Euphoria: F*ck Anyone Who’s Not a Sea Blob ★★★★

Sans faire partie du groupe de haters invétérés de son personnage, c'est vrai que Jules n'a jamais été parmi mes préférés de la première saison.
De fait, j'ai beaucoup aimé cette plongée dans sa psyché, dans ses désirs, ses questionnements, ses inquiétudes - dont la majeure partie touchent des thématiques très intéressantes ! Ses doutes quant à sa transition et son identité de genre (oui Hunter qui participe à l'écriture du scénario, on sent que c'est authentique !), ses sentiments qui persistent pour Tyler bien qu'elle ait appris qu'il n'est qu'une fiction, le parallèle entre sa mère et Rue, et toute la backstory rajoutée en parallèle de la saison 1 concernant sa mère justement !

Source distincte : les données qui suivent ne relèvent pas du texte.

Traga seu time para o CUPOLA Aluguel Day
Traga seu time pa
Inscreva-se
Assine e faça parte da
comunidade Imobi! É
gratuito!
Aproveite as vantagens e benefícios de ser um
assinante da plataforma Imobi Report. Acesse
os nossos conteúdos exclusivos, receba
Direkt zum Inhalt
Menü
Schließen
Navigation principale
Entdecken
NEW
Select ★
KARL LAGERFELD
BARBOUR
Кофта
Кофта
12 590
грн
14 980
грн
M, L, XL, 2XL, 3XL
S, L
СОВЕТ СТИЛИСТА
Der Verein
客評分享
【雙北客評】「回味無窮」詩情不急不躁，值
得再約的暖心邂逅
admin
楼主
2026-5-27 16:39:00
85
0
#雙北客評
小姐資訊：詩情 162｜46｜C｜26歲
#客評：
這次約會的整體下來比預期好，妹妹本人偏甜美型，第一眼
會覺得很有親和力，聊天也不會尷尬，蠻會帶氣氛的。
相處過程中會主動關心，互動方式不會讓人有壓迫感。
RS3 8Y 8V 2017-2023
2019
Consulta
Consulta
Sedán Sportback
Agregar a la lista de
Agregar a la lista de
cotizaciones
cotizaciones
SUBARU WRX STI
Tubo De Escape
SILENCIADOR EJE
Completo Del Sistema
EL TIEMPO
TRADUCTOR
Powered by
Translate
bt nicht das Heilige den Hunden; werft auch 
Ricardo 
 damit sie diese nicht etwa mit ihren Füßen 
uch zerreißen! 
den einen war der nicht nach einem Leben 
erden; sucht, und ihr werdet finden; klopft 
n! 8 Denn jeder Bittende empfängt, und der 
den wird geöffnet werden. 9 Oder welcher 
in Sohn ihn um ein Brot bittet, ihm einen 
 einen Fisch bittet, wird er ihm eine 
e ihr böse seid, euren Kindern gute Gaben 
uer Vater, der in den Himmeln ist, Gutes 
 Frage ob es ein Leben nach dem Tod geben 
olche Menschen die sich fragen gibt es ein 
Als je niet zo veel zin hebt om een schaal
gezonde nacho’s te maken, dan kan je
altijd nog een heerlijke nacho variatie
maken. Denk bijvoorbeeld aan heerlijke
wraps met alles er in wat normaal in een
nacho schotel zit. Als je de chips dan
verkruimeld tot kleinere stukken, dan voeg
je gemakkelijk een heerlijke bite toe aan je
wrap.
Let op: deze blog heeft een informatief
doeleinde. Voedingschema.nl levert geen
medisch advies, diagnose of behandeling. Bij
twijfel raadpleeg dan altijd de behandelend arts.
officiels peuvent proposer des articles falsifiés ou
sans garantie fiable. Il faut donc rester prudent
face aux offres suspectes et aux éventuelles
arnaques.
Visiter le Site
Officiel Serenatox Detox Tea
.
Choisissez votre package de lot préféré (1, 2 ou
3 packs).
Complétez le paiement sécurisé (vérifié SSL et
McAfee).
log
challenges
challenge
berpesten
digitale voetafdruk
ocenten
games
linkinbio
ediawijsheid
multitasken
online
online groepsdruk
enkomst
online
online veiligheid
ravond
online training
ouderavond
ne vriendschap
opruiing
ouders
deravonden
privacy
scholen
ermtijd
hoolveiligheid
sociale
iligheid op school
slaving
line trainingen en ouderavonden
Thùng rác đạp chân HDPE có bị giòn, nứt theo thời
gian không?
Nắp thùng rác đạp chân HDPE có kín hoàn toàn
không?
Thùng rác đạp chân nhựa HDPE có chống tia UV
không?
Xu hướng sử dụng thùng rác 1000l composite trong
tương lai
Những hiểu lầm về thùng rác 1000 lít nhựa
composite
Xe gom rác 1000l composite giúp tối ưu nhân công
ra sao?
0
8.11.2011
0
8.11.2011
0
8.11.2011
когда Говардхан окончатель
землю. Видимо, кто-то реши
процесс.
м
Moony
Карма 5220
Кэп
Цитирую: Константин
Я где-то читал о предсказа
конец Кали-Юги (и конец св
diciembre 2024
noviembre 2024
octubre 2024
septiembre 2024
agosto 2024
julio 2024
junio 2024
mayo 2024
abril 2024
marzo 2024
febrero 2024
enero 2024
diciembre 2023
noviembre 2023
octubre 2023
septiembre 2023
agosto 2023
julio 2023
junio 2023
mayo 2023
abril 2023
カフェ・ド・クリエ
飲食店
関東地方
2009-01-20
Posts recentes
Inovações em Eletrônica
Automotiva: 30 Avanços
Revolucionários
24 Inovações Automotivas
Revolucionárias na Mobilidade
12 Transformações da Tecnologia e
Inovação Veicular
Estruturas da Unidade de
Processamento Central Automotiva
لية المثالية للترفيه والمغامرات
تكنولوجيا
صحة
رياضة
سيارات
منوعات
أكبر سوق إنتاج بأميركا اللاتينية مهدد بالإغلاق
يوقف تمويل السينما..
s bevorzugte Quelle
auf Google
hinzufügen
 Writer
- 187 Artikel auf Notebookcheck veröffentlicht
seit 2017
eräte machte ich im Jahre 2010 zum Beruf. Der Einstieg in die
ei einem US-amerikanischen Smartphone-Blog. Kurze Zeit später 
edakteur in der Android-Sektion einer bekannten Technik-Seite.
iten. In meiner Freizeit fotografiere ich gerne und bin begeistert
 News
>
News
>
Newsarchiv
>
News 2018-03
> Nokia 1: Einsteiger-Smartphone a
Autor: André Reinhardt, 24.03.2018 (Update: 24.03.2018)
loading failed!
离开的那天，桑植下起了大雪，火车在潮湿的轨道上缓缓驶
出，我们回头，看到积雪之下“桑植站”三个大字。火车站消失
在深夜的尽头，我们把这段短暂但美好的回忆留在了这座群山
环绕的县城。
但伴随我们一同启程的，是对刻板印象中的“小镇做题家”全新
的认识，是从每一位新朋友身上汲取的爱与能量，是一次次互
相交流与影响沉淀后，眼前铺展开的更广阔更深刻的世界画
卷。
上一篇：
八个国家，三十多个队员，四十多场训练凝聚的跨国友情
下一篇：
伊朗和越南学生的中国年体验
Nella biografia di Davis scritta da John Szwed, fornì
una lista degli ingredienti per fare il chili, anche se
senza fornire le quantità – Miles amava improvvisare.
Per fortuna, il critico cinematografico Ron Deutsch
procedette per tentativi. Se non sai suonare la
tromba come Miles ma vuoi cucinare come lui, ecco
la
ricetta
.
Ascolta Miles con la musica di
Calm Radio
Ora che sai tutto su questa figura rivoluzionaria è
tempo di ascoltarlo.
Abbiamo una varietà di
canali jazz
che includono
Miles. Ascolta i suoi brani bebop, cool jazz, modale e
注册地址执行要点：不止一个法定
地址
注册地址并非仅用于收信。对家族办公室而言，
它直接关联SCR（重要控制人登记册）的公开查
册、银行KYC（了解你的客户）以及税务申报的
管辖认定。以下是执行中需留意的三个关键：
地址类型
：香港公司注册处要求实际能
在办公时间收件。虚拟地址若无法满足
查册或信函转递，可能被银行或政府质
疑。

En fait le soucis c'est que, si y avait pas eu la pandémie, on aurait pas eu cet épisode spécial, avec toutes ces révélations. Elles auraient dû être plus distillées au sein de la première saison, là on dirait un peu une sorte de rattrapage. Je dis pas nécessairement que ça aurait fait rentrer le personnage dans les bonnes grâces de tous (au vu de la fanbase massive de Rue et de la tendance au manichéisme des foules), mais ça aurait peut être rendu son personnage plus attachant.
Enfin, même si à ce stade c'est plus la peine de le mentionner tellement c'est évident, l'esthétique de l'épisode est tout simplement à couper le souffle. Je sais que la saison 2 est filmée sur pellicule, et je me demande si c'est pas aussi le cas de cet épisode ? Mais les plans sur l'ocean, THE gros plan sur l'œil, toute la photographie est superbe. Petit bémol peut être sur la BO qui prenait parfois le pas sur l'intrigue, je pense notamment à la chanson de Lorde, en début d'épisode, mais ça reste de l'ordre du chipotage.